Nouvel état des lieux des littératures francophones : cadres conceptuels et création contemporaine

Recension rédigée par Guy Lavorel


Il s’agit d’un ouvrage collectif rassemblant des articles de divers chercheurs en la matière, plus orientés vers des parutions et des méthodes contemporaines, comme l’usage d’internet.

L’introduction en fixe d’abord un historique. On regrette de devoir corriger au prime abord quelques oublis, qu’on pardonnera à Véronique Corinus, si Mireille Hilsum n’a pu la renseigner ou omis de lui en faire part. En effet la part lyonnaise très importante à l’enseignement et à la recherche sur les littératures francophones, si elle est sans conteste beaucoup redevable à Charles Bonn apôtre des auteurs du Maghreb et du Machrek, doit une implantation ancienne et essentielle à l’Université Lyon 3, avec surtout Colette Demaizière, grammairienne ayant fréquenté l’Afrique et l’Amérique du Nord, qui a défendu la filière francophonie, en compagnie d’Isabelle Leroy-Turcan et de Jean-François Guéraud.
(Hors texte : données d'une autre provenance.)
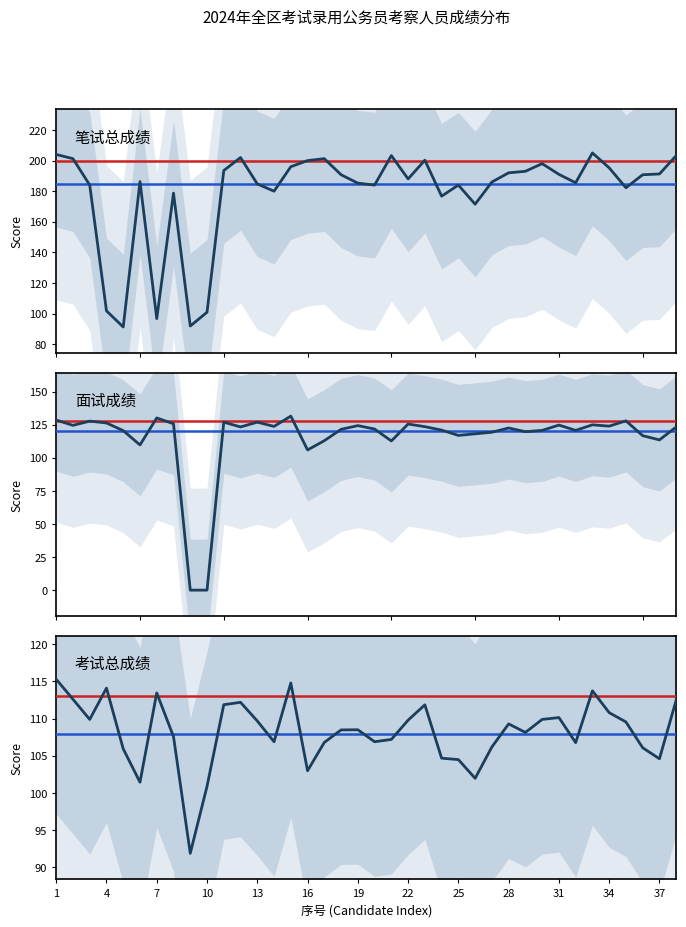

The value of 笔试总成绩 at 22 is 44.6. True or false?

False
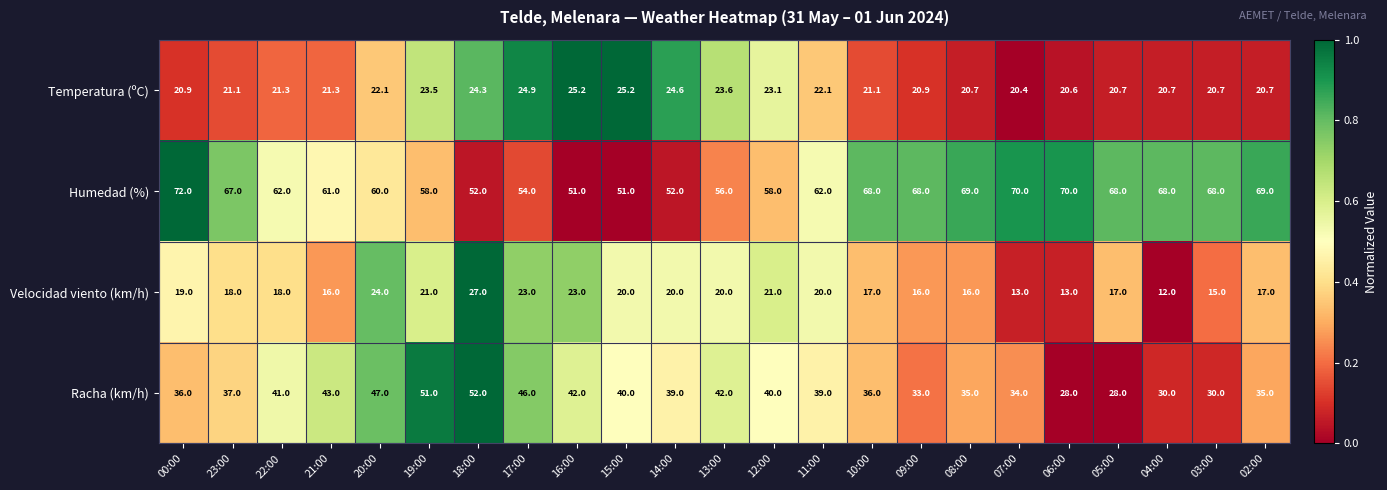

At which category is the sum across all series the highest?

18:00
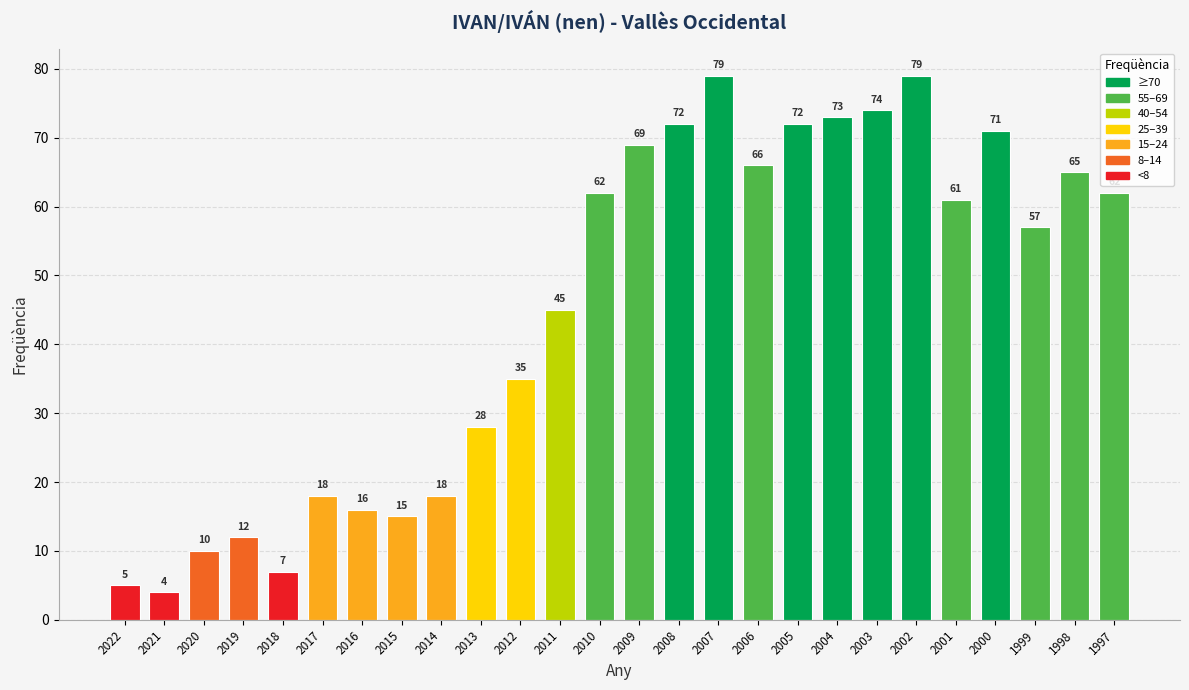

What is the difference between the maximum and minimum values?

75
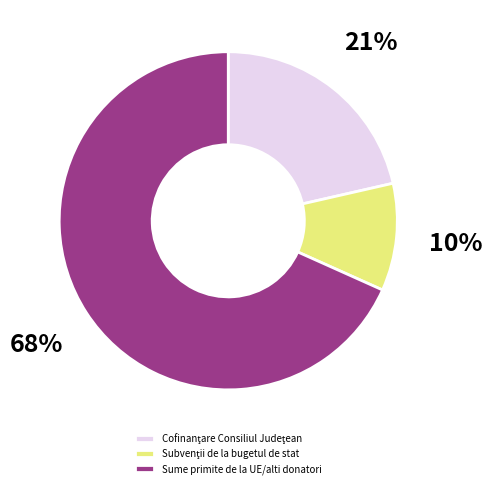

Is there a majority slice in this chart?

Yes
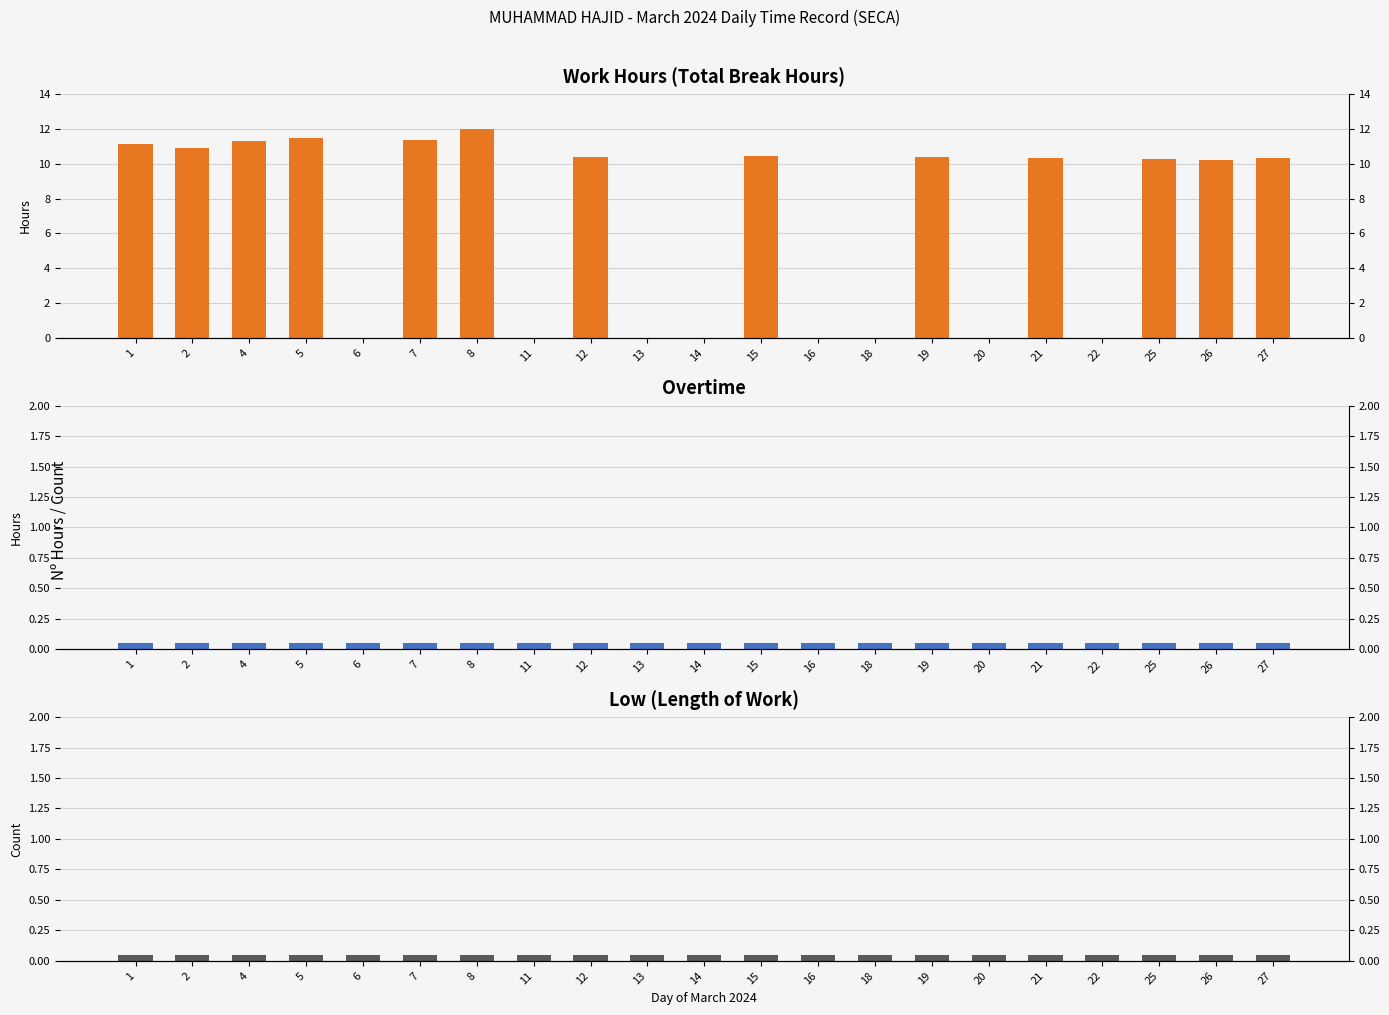

What is the sum of the Overtime values at 14 and 16?

0.1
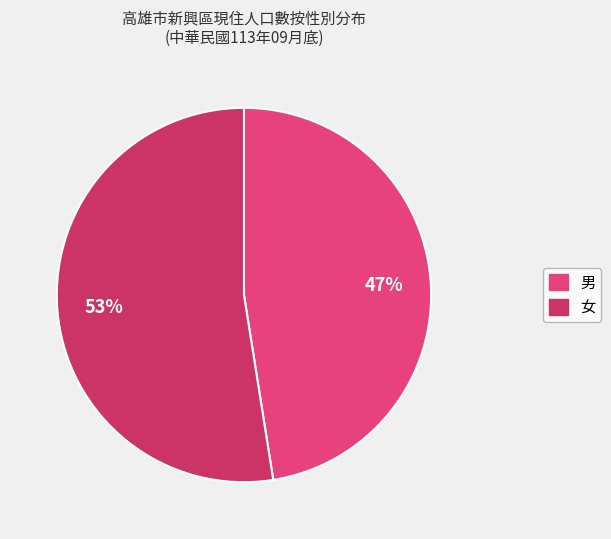

True or false: 女 accounts for 53% of the total.

True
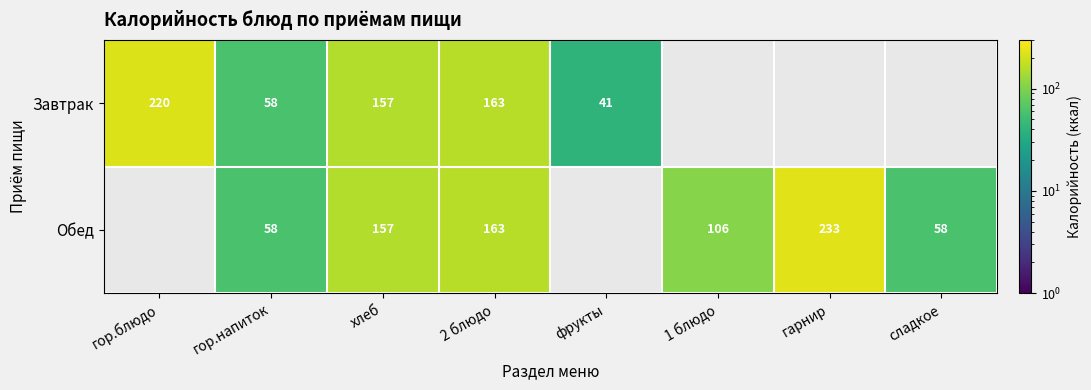

Is it true that Обед equals 157 at хлеб?

True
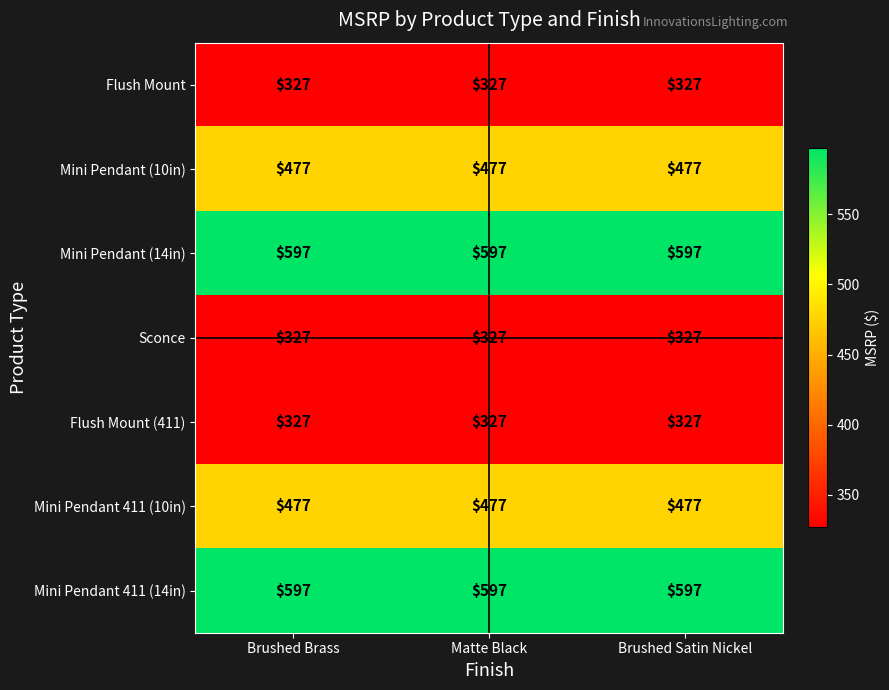

What is the lowest value of the Mini Pendant 411 (14in) series?

597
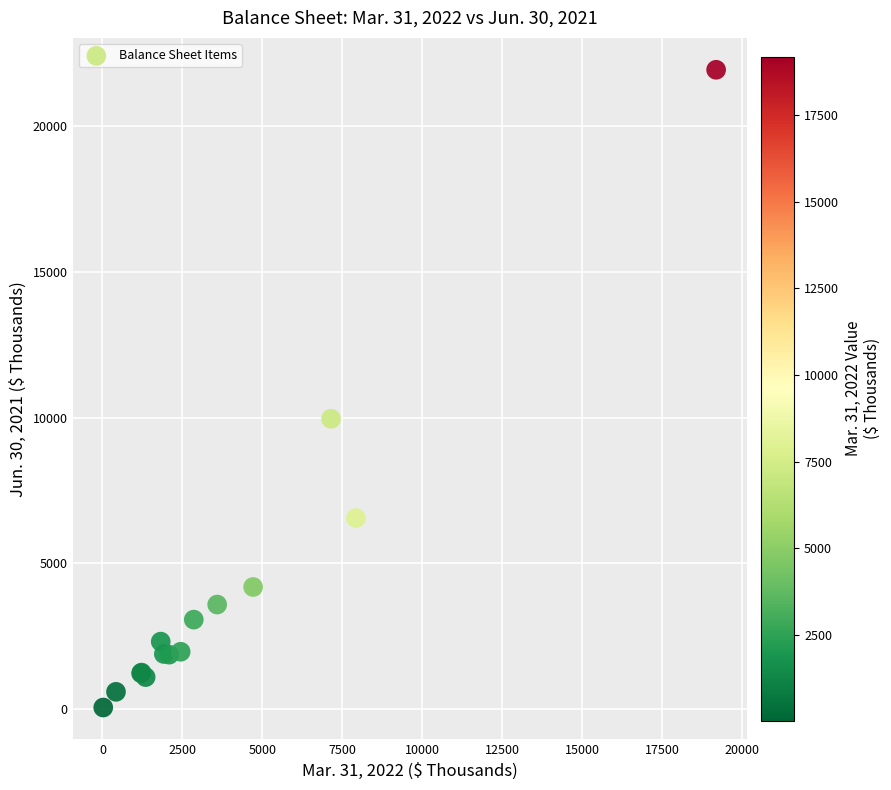

What Y value in the scatter plot is closest to 10996?

9962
Leur enseignement portait sur la littérature, la grammaire et la stylistique de textes d’Amérique du Nord, d’Afrique et du Liban. C’est un trio qui a remplacé ces pionniers, votre serviteur Guy Lavorel, rien moins qu’entouré de deux auteurs de ce présent livre, qui doivent forcément s’en souvenir, Mireille Hilsum donc et Jean-Pierre Longre, avec lesquels il travaillait en excellente harmonie. L’enseignement et la recherche sur les textes francophones ont été alors solidement établis, avec des heures obligatoires dans le cursus. A l’arrivée du Recteur de l’AUF, Michel Guillou, à l’Université Jean Moulin Lyon 3, qu’on ne peut décemment celer, la cellule francophone s’est intéressée non seulement à la francophonie littéraire mais à la Francophonie institutionnelle, et Guy Lavorel a donc collaboré à l’installation à Lyon 3 de l’Iframond puis de l’Institut International de la Francophonie, tout en gardant son enseignement littéraire. A sa retraite, il a passé le relais à Mireille Hilsum qui, faute d’enseignants de Lyon 3 collaborant sur d’autres pays francophones, a lié un accord avec Véronique Corinus de l’Université Lyon 2, puis plus récemment avec Gilles Bonnet de Lyon 3. Cette nouvelle cellule est donc celle qui anime ce qui est appelé ici « un nouvel état des lieux » avec des « cadres conceptuels » et un attachement à « la création contemporaine ». On excusera ce rectificatif certes un peu mordicant, mais nécessaire à une chronologie et à un état des lieux complet d’un investissement local.

L’ouvrage comprend donc trois parties : I. Réévaluer les corpus II. Reconsidérer les approches III. Revisiter les cadres théoriques. Il regroupe des réflexions intéressantes sur les concepts, les méthodes, ainsi que des entretiens. On ose avouer ici une préférence pour les articles consacrés à la littérature roumaine, aux contes, à la géographie littéraire. On s’intéresse bien sûr aux autres présentations, à l’évolution des approches renvoyant à ce qu’on appelle une « créolisation » cherchant une expression moins dépendante, mais difficile dans sa réception. On déplore parfois quelques dogmatismes négligeant des réalités locales, comme celle de l’histoire des éditions francophones longtemps inexistantes : qu’on regarde entre autres le Québec, l’Acadie, la Louisiane, bien sûr l’Afrique et ce qu’en donnaient les librairies françaises, jusqu’aux années 1980 et même plus ! Qu’on n’oublie pas la part de la francophonie d’Asie, dont le Liban, devenue difficile, ou celle plus favorisée de l’Europe, Suisse et Belgique notamment. Faut-il aussi regretter que Denis Laferrière se soit assis à l’Académie française ? Il faut lire ses écrits pour voir un esprit large, respectueux de ses origines, critique, mais ouvert au développement. Quant aux entretiens, leur mérite est qu’ils gardent toujours une approche plus directe et permettent souvent d’accrocher des réflexions piquantes et de stimuler la curiosité.

On lira donc avec circonspection cette assortiment d’articles, qui font une plus grande part aux œuvres de l’Afrique et des îles, ce qui peut rejoindre la tendance bien actuelle à une appréciation rénovée des orientations de la littérature francophone sur ces terres. Et on restera convaincu que cette littérature hors hexagone est riche, variée, pleine de dilemmes face aux problèmes d’identité autant que de réception, indubitablement à découvrir et redécouvrir.